Fremont in full bloom
By News-Argus Staff
Published in News on March 27, 2011 1:50 AM
Children from Fremont Methodist Church Pre-school perform during the annual Fremont Daffodil Festival Saturday.
FREMONT -- An estimated 5,000 people filled the streets of Fremont Saturday for the town's annual 25th Daffodil Festival. Cool temperatures and cloudy skies did little to dampen the atmosphere of the crowd.
"I was extremely pleased we had such a good crowd, even with the weather threatening all day," said Keith Stewart, chairman of the Daffodil Festival Committee. "Overall we were very pleased with how things went and that we were able to get everything in, including the raffle drawings before the rain started."
Early in the day the crowd was treated to performances by children from Fremont Methodist Preschool and kindergartners and first- graders from Fremont STARS Elementary, who sang songs from an upcoming musical.
And like most any fair, food was a big attraction during the day.
The savory selection included shaved ice, barbecue, polish sausages, cotton candy, popcorn, hot dogs, smoked turkey legs and funnel cakes.
Near the festival's main stage, a group of about 20 people from Church of God of Pinckney worked in an assembly line to create apple jacks, which proved extremely popular with festival-goers.
Jay Barnett prepared the dough. Caren Williford pinched the dough into biscuit-sized pieces, which were rolled flat by her husband, Joey, and Harry Hinson. The flattened dough was then topped with a mixture of apple, cinnamon and sugar and the dough was sealed shut before being dropped into a deep fryer.
The result is a crispy golden-brown treat filled with sweet apple-pie filling.
Mrs. Williford said they expected to sell 1,000 of the confections before the day was over.
Another festival treat was provided by a father-daughter team from Rocky Mount who have worked the same corner of Main Street for nine years, selling fried peanuts and pork skins.
"We also have cracklins," Melissa Winner said, explaining that they are "pork skins with a little more meat on them to make them extra crispy."
While Ms. Winner salted and bagged the peanuts, which cooled in several large pans, her father, David Swanson, tended to cooking the peanuts. He said they attend about 25 festivals a year selling their treats.
"You don't see a lot of fried peanuts like you do funnel cakes," Swanson said. "We have people who come here just looking for us."

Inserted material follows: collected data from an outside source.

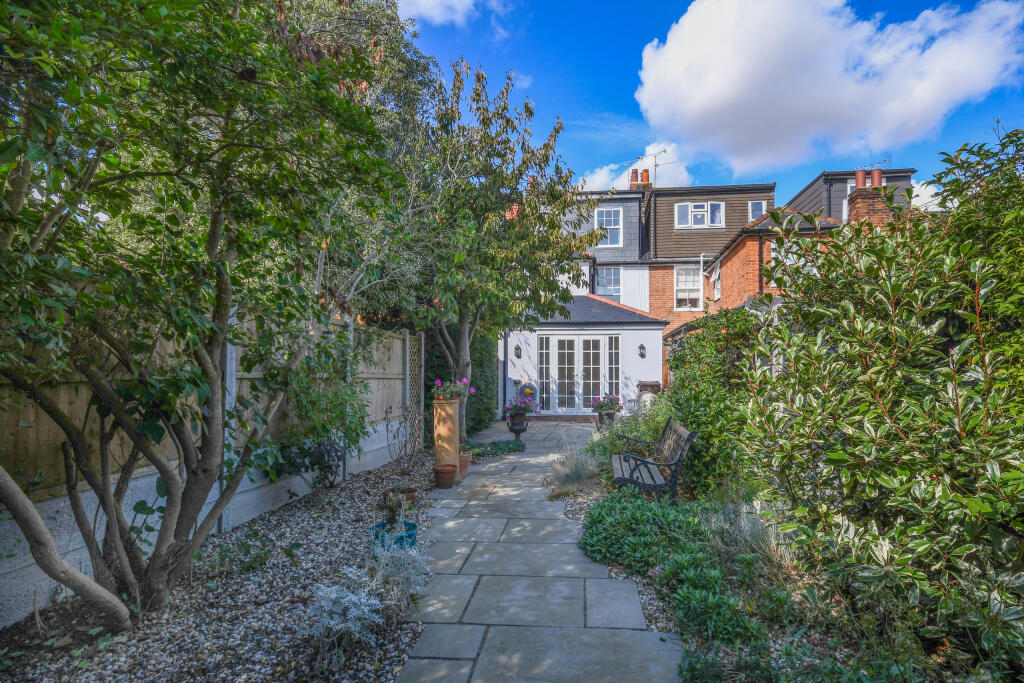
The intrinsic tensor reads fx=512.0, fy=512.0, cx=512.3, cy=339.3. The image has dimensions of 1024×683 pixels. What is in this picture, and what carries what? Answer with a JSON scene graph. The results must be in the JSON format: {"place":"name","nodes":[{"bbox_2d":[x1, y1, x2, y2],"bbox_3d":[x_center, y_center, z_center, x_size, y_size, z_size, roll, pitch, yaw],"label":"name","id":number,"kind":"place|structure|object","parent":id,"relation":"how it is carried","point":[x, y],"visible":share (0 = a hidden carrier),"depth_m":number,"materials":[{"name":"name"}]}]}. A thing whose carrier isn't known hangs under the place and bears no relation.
{"place":"outdoors","nodes":[
{"label":"outdoors","id":0,"kind":"place"},
{"bbox_2d":[391,0,502,27],"label":"cloud","id":1,"kind":"structure","parent":0,"point":[431,2],"materials":[{"name":"white"}]},
{"bbox_2d":[395,417,678,682],"label":"stone path","id":2,"kind":"structure","parent":0,"point":[632,596],"materials":[{"name":"grey stone"}]},
{"bbox_2d":[433,463,457,487],"bbox_3d":[-0.851,1.721,6.450,0.302,0.254,0.296,0,-2,6],"label":"terracotta pot","id":3,"kind":"object","parent":2,"relation":"on","point":[447,474],"visible":0.98,"depth_m":6.36,"materials":[{"name":"ceramic"}]},
{"bbox_2d":[433,398,459,476],"bbox_3d":[-0.881,1.309,6.792,0.353,1.038,0.357,0,-2,6],"label":"tall planter","id":4,"kind":"object","parent":2,"relation":"on","point":[455,451],"visible":0.87,"depth_m":6.68,"materials":[{"name":"ceramic"}]},
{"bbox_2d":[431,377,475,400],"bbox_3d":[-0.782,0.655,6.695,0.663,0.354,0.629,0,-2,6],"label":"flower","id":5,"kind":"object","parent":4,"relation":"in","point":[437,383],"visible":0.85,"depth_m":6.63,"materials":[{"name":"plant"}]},
{"bbox_2d":[458,451,470,475],"bbox_3d":[-0.747,1.739,7.201,0.329,0.292,0.323,0,-2,6],"label":"terracotta pot","id":6,"kind":"object","parent":2,"relation":"on","point":[461,460],"visible":0.66,"depth_m":7.12,"materials":[{"name":"brown ceramic"}]},
{"bbox_2d":[507,412,528,441],"bbox_3d":[0.102,1.732,10.088,0.421,0.536,0.414,0,-2,6],"label":"urn planter","id":7,"kind":"object","parent":2,"relation":"on","point":[516,433],"visible":0.93,"depth_m":9.99,"materials":[{"name":"black metal"}]},
{"bbox_2d":[504,390,543,415],"bbox_3d":[0.211,1.312,10.388,0.867,0.541,0.826,0,-2,6],"label":"flowering plant","id":8,"kind":"object","parent":7,"relation":"in","point":[516,407],"visible":0.91,"depth_m":10.27,"materials":[{"name":"purple plant"}]},
{"bbox_2d":[596,410,616,429],"bbox_3d":[2.071,1.813,11.253,0.456,0.479,0.447,0,-2,6],"label":"urn","id":9,"kind":"object","parent":2,"relation":"on","point":[610,417],"visible":0.66,"depth_m":11.14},
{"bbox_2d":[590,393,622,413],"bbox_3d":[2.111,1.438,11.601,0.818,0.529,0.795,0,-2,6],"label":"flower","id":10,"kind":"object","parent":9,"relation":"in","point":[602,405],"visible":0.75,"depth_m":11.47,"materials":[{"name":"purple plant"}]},
{"bbox_2d":[577,141,697,191],"label":"cloud","id":11,"kind":"structure","parent":0,"point":[600,180],"materials":[{"name":"white"}]},
{"bbox_2d":[394,2,1023,205],"label":"sky","id":12,"kind":"structure","parent":0,"point":[620,104],"materials":[{"name":"blue"}]},
{"bbox_2d":[542,161,923,394],"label":"house","id":13,"kind":"structure","parent":0,"point":[684,233],"depth_m":18.10,"materials":[{"name":"brick"}]},
{"bbox_2d":[501,295,665,415],"bbox_3d":[2.011,0.466,16.391,5.149,3.793,3.485,0,-2,6],"label":"house extension","id":14,"kind":"object","parent":13,"relation":"attached to","point":[528,369],"visible":0.73,"depth_m":15.13,"materials":[{"name":"white paint"}]},
{"bbox_2d":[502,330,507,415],"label":"drainpipe","id":15,"kind":"object","parent":14,"relation":"attached to","point":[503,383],"visible":0.65,"depth_m":14.84,"materials":[{"name":"metal"}]},
{"bbox_2d":[514,344,521,358],"bbox_3d":[0.156,0.361,15.101,0.206,0.407,0.218,0,-2,6],"label":"wall lamp","id":16,"kind":"object","parent":14,"relation":"attached to","point":[518,349],"visible":0.96,"depth_m":15.06,"materials":[{"name":"black metal"}]},
{"bbox_2d":[517,381,536,400],"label":"garden hose","id":17,"kind":"object","parent":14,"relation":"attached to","point":[530,391],"visible":0.64,"depth_m":14.46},
{"bbox_2d":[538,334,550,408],"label":"sidelight window","id":18,"kind":"structure","parent":14,"relation":"in","point":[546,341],"depth_m":14.91,"materials":[{"name":"glass"}]},
{"bbox_2d":[535,333,618,411],"bbox_3d":[1.858,0.989,14.885,2.607,2.300,0.159,0,-2,6],"label":"french door","id":19,"kind":"structure","parent":14,"relation":"in","point":[598,339],"depth_m":14.87,"materials":[{"name":"white"}]},
{"bbox_2d":[607,334,619,400],"bbox_3d":[2.862,0.962,14.469,0.316,2.323,0.230,0,-2,6],"label":"window","id":20,"kind":"structure","parent":14,"relation":"in","point":[612,339],"depth_m":14.45,"materials":[{"name":"glass"}]},
{"bbox_2d":[638,343,646,357],"bbox_3d":[3.726,0.323,14.730,0.214,0.430,0.229,0,-2,6],"label":"wall lamp","id":21,"kind":"object","parent":14,"relation":"attached to","point":[642,347],"visible":0.97,"depth_m":14.69,"materials":[{"name":"black metal"}]},
{"bbox_2d":[596,265,621,297],"bbox_3d":[3.580,-2.194,19.141,1.063,1.452,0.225,0,-2,6],"label":"window","id":22,"kind":"structure","parent":13,"relation":"in","point":[606,271],"depth_m":19.16,"materials":[{"name":"blue glass"}]},
{"bbox_2d":[596,207,622,247],"bbox_3d":[3.514,-4.124,18.765,1.004,1.674,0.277,0,-2,6],"label":"window","id":23,"kind":"structure","parent":13,"relation":"in","point":[612,220],"depth_m":18.80,"materials":[{"name":"glass"}]},
{"bbox_2d":[629,167,651,190],"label":"chimney","id":24,"kind":"object","parent":13,"relation":"on","point":[646,170],"visible":0.33,"depth_m":22.62,"materials":[{"name":"red brick"}]},
{"bbox_2d":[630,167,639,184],"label":"chimney pot","id":25,"kind":"object","parent":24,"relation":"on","point":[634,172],"visible":0.56,"depth_m":23.01,"materials":[{"name":"red ceramic"}]},
{"bbox_2d":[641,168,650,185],"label":"chimney pot","id":26,"kind":"object","parent":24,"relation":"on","point":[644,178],"visible":0.51,"depth_m":22.85,"materials":[{"name":"red ceramic"}]},
{"bbox_2d":[629,148,676,183],"bbox_3d":[6.507,-7.376,23.115,1.958,2.348,0.817,-2,-3,43],"label":"antenna","id":27,"kind":"object","parent":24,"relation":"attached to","point":[656,156],"visible":0.75,"depth_m":23.11,"materials":[{"name":"metal"}]},
{"bbox_2d":[674,265,702,309],"bbox_3d":[6.282,-1.871,18.165,1.015,1.874,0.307,0,-2,6],"label":"window","id":28,"kind":"structure","parent":13,"relation":"in","point":[690,287],"depth_m":18.21,"materials":[{"name":"white"}]},
{"bbox_2d":[676,202,723,228],"bbox_3d":[6.725,-4.476,18.421,1.699,1.166,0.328,0,-2,6],"label":"window","id":29,"kind":"structure","parent":13,"relation":"in","point":[696,208],"depth_m":18.45,"materials":[{"name":"white"}]},
{"bbox_2d":[711,261,721,299],"bbox_3d":[6.818,-1.892,16.875,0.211,1.478,0.945,0,-2,6],"label":"window","id":30,"kind":"structure","parent":13,"relation":"in","point":[716,275],"depth_m":17.08,"materials":[{"name":"white"}]},
{"bbox_2d":[748,200,765,220],"bbox_3d":[8.276,-4.266,17.331,0.525,1.037,0.335,0,-2,6],"label":"window","id":31,"kind":"structure","parent":13,"relation":"in","point":[756,208],"depth_m":17.37,"materials":[{"name":"glass"}]},
{"bbox_2d":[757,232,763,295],"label":"drainpipe","id":32,"kind":"object","parent":13,"relation":"attached to","point":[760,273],"visible":0.61,"depth_m":13.60,"materials":[{"name":"black metal"}]},
{"bbox_2d":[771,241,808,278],"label":"window","id":33,"kind":"structure","parent":13,"relation":"in","point":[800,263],"depth_m":11.69,"materials":[{"name":"white"}]},
{"bbox_2d":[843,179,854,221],"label":"window","id":34,"kind":"structure","parent":13,"relation":"in","point":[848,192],"depth_m":14.21,"materials":[{"name":"white"}]},
{"bbox_2d":[847,171,890,225],"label":"chimney","id":35,"kind":"object","parent":13,"relation":"on","point":[852,212],"visible":0.5,"depth_m":11.74,"materials":[{"name":"red brick"}]},
{"bbox_2d":[855,169,866,187],"bbox_3d":[8.428,-3.808,12.379,0.265,0.538,0.265,0,-2,6],"label":"chimney pot","id":36,"kind":"object","parent":35,"relation":"on","point":[862,176],"visible":0.54,"depth_m":12.30,"materials":[{"name":"ceramic"}]},
{"bbox_2d":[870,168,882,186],"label":"chimney pot","id":37,"kind":"object","parent":35,"relation":"on","point":[878,172],"visible":0.51,"depth_m":12.56,"materials":[{"name":"red ceramic"}]},
{"bbox_2d":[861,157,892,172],"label":"antenna","id":38,"kind":"object","parent":35,"relation":"attached to","point":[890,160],"visible":0.7,"depth_m":14.47,"materials":[{"name":"black metal"}]},
{"bbox_2d":[628,0,1023,174],"label":"cloud","id":39,"kind":"structure","parent":0,"point":[720,92],"materials":[{"name":"white"}]},
{"bbox_2d":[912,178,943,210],"label":"cloud","id":40,"kind":"structure","parent":0,"point":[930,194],"materials":[{"name":"white"}]},
{"label":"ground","id":41,"kind":"structure","parent":0},
{"bbox_2d":[0,449,439,682],"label":"gravel bed","id":42,"kind":"object","parent":41,"relation":"on","point":[345,518],"visible":0.67,"depth_m":3.13,"materials":[{"name":"grey gravel"}]},
{"bbox_2d":[0,0,397,631],"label":"tree","id":43,"kind":"object","parent":42,"relation":"on","point":[219,222],"visible":0.99,"depth_m":2.76,"materials":[{"name":"green plant"}]},
{"bbox_2d":[0,311,416,624],"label":"wooden fence","id":44,"kind":"object","parent":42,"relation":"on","point":[145,468],"visible":0.56,"depth_m":3.89,"materials":[{"name":"wood"}]},
{"bbox_2d":[404,332,422,452],"bbox_3d":[-1.695,0.909,8.719,0.111,2.062,0.815,0,-2,6],"label":"trellis","id":45,"kind":"object","parent":44,"relation":"attached to","point":[407,341],"visible":0.8,"depth_m":8.68,"materials":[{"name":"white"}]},
{"bbox_2d":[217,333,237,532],"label":"fence post","id":46,"kind":"object","parent":42,"relation":"on","point":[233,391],"visible":0.3,"depth_m":4.60,"materials":[{"name":"grey concrete"}]},
{"bbox_2d":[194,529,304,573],"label":"small plant","id":47,"kind":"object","parent":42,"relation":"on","point":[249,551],"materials":[{"name":"green plant"}]},
{"bbox_2d":[271,374,371,488],"bbox_3d":[-2.129,1.016,5.715,1.171,1.342,1.392,0,-2,6],"label":"shrub","id":48,"kind":"object","parent":42,"relation":"on","point":[323,425],"visible":0.79,"depth_m":5.53,"materials":[{"name":"green plant"}]},
{"bbox_2d":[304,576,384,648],"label":"silver shrub","id":49,"kind":"object","parent":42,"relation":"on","point":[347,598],"visible":0.8,"depth_m":2.76,"materials":[{"name":"white plant"}]},
{"bbox_2d":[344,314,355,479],"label":"fence post","id":50,"kind":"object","parent":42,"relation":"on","point":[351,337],"visible":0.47,"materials":[{"name":"grey concrete"}]},
{"bbox_2d":[371,519,418,554],"bbox_3d":[-0.940,1.607,4.091,0.367,0.221,0.362,0,-2,6],"label":"blue pot","id":51,"kind":"object","parent":42,"relation":"on","point":[413,524],"visible":0.5,"depth_m":4.00,"materials":[{"name":"ceramic"}]},
{"bbox_2d":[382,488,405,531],"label":"potted plant","id":52,"kind":"object","parent":51,"relation":"in","point":[391,524],"visible":0.94,"depth_m":4.29,"materials":[{"name":"green plant"}]},
{"bbox_2d":[366,536,430,611],"bbox_3d":[-0.754,1.499,3.318,0.492,0.445,0.520,0,-2,6],"label":"silver shrub","id":53,"kind":"object","parent":42,"relation":"on","point":[411,576],"visible":0.74,"depth_m":3.27,"materials":[{"name":"white plant"}]},
{"bbox_2d":[382,486,416,506],"bbox_3d":[-1.222,1.709,5.540,0.353,0.165,0.334,0,-2,6],"label":"terracotta pot","id":54,"kind":"object","parent":42,"relation":"on","point":[411,490],"visible":0.49,"depth_m":5.49,"materials":[{"name":"brown ceramic"}]},
{"bbox_2d":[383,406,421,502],"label":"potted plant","id":55,"kind":"object","parent":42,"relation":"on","point":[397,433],"visible":0.94,"depth_m":5.61,"materials":[{"name":"plant"}]},
{"bbox_2d":[390,59,592,434],"bbox_3d":[-0.589,-1.271,8.717,3.933,6.212,4.060,0,-2,6],"label":"tree","id":56,"kind":"object","parent":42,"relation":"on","point":[461,353],"visible":0.93,"depth_m":8.15,"materials":[{"name":"plant"}]},
{"bbox_2d":[460,438,525,457],"bbox_3d":[-0.418,1.873,8.855,1.256,0.253,1.327,0,-2,6],"label":"ground cover plant","id":57,"kind":"object","parent":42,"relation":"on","point":[509,449],"visible":0.68,"depth_m":8.75,"materials":[{"name":"green plant"}]},
{"bbox_2d":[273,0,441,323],"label":"tree","id":58,"kind":"object","parent":41,"relation":"on","point":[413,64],"visible":0.38,"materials":[{"name":"green plant"}]},
{"bbox_2d":[423,324,496,434],"bbox_3d":[-1.273,0.782,11.814,1.274,2.703,3.778,0,-2,6],"label":"hedge","id":59,"kind":"object","parent":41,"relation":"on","point":[487,351],"visible":0.44,"depth_m":11.23,"materials":[{"name":"green plant"}]},
{"bbox_2d":[636,379,660,410],"bbox_3d":[3.634,1.622,13.704,0.623,1.036,0.606,0,-2,6],"label":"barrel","id":60,"kind":"object","parent":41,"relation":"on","point":[644,385],"visible":0.6,"depth_m":13.47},
{"bbox_2d":[556,456,956,682],"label":"garden bed","id":61,"kind":"object","parent":41,"relation":"on","point":[572,514],"visible":0.41,"depth_m":2.93,"materials":[{"name":"green plant"}]},
{"bbox_2d":[548,441,600,496],"label":"ornamental grass","id":62,"kind":"structure","parent":61,"relation":"on","point":[576,472],"materials":[{"name":"plant"}]},
{"bbox_2d":[587,400,671,475],"bbox_3d":[1.741,1.420,7.380,1.508,1.132,1.765,0,-2,6],"label":"shrub","id":63,"kind":"object","parent":61,"relation":"on","point":[612,449],"visible":0.54,"depth_m":7.17,"materials":[{"name":"green plant"}]},
{"bbox_2d":[578,489,704,574],"bbox_3d":[1.061,1.531,4.180,1.149,0.471,1.215,0,-2,6],"label":"green shrub","id":64,"kind":"object","parent":61,"relation":"on","point":[602,506],"visible":0.82,"depth_m":3.95,"materials":[{"name":"green plant"}]},
{"bbox_2d":[612,418,695,503],"bbox_3d":[1.496,1.362,5.698,0.654,0.842,1.690,0,-2,6],"label":"bench","id":65,"kind":"object","parent":61,"relation":"on","point":[674,482],"visible":0.97,"depth_m":5.27,"materials":[{"name":"wood"}]},
{"bbox_2d":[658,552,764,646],"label":"low shrub","id":66,"kind":"object","parent":61,"relation":"on","point":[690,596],"visible":0.81,"depth_m":2.80,"materials":[{"name":"green plant"}]},
{"bbox_2d":[664,307,763,497],"bbox_3d":[2.638,0.748,6.596,1.555,2.395,2.469,0,-2,6],"label":"shrub","id":67,"kind":"object","parent":61,"relation":"on","point":[686,407],"visible":0.67,"depth_m":6.09,"materials":[{"name":"green plant"}]},
{"bbox_2d":[707,499,796,577],"label":"ornamental grass","id":68,"kind":"structure","parent":61,"relation":"on","point":[742,524],"materials":[{"name":"plant"}]},
{"bbox_2d":[739,128,1023,674],"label":"large shrub","id":69,"kind":"object","parent":61,"relation":"on","point":[974,500],"visible":0.99,"depth_m":2.59,"materials":[{"name":"green plant"}]},
{"bbox_2d":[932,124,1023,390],"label":"shrub","id":70,"kind":"object","parent":61,"relation":"on","point":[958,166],"visible":0.66,"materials":[{"name":"green plant"}]}
]}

While the food was a crowd pleaser, so, too, were the arts and crafts, which organizers attempted to limit to handmade goods from area artists. Booths lined both sides of Main Street with a wide range of, mostly, handmade goods. The crafts included glassware, jewelry, wood work, key chains, children's clothing, decorated Tupperware, colorful wreaths adorned with fabrics and flowers.
Mixed in with the crafts were many church and civic organizations selling goods for a variety of efforts. For example, members of Fremont Missionary Baptist Church were selling baked goods.
"We are out here raising money and letting people know about our church family," Ms. Yelverton said. "We would like to reach out to new people."
Games and music also kept the crowd busy. Large inflatable, remote control car racing, and cartoon portraits were just some of the attractions.
Inside the Town Hall, the Fremont Garden Club held an exhibit celebrating the festival's namesake flower.
Garden Club members Ilona Enget and Joanne Mclava were available at the exhibit to share their knowledge about the flower and take questions.
Ms. Enget said the Garden Club is responsible for keeping flowers in the planters on downtown streets, planting trees near Fremont Elementary and planning many town beautification projects.
On display were 14 fresh-cut species of daffodils, all from the Fremont area, Ms. Enget said.
She said there are many types of daffodils that bloom different times of the year.
Mrs. Enget provided some insight on the origin of the festival 25 years ago.
"It is my understanding the festival started as a fund raising event for the Garden Club," she said.
Mrs. Enget praised Fremont residents for supporting the Garden Club throughout the year that allows the club to purchase supplies and, at times, hire labor.
"We have a lot of people in the community that have been very helpful through donations," Mrs. Enget said.
Enjoying the Garden Club's exhibit was Julie Bain, who was visiting from England to see her sons, who live in Wayne County.
"The daffodils are lovely, really very nice," Ms. Bain said.
Ms. Bain praised the festival as being well laid out and full of a variety of activities, music and food.
A dedication ceremony was held at Daffodil Memorial Park to add the names of four people to a memorial that recognizes those who have provide exceptional service to the town. Dub and Lamont Dubberly and Jerry West were added posthumously. West's widow, Audrey West, was also honored.